• [WORK TASK] Report each line of the entries that includes the string "value". Uppercase and lowercase letters must match.

++++ MATERIAL SUPPLIED ++++

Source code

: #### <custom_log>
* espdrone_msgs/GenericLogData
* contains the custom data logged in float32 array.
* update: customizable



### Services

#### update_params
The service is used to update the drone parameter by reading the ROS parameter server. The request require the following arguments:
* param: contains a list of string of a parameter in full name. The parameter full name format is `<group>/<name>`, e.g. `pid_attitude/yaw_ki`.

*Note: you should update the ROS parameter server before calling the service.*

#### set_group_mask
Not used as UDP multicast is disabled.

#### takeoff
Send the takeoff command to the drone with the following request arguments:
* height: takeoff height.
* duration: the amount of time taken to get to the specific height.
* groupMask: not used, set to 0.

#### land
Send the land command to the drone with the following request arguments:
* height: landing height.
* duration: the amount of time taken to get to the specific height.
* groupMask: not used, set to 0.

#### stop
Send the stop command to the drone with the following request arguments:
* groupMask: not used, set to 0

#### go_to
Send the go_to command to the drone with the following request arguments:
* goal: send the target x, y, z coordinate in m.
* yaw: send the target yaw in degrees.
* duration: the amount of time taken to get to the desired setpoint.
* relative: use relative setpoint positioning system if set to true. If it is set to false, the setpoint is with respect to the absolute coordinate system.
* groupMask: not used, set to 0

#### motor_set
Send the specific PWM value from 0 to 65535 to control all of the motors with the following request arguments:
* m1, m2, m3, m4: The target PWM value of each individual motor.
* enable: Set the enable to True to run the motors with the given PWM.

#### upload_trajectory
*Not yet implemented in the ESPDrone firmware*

++++

• [ANSWER SECTION]
Send the specific PWM value from 0 to 65535 to control all of the motors with the following request arguments:
* m1, m2, m3, m4: The target PWM value of each individual motor.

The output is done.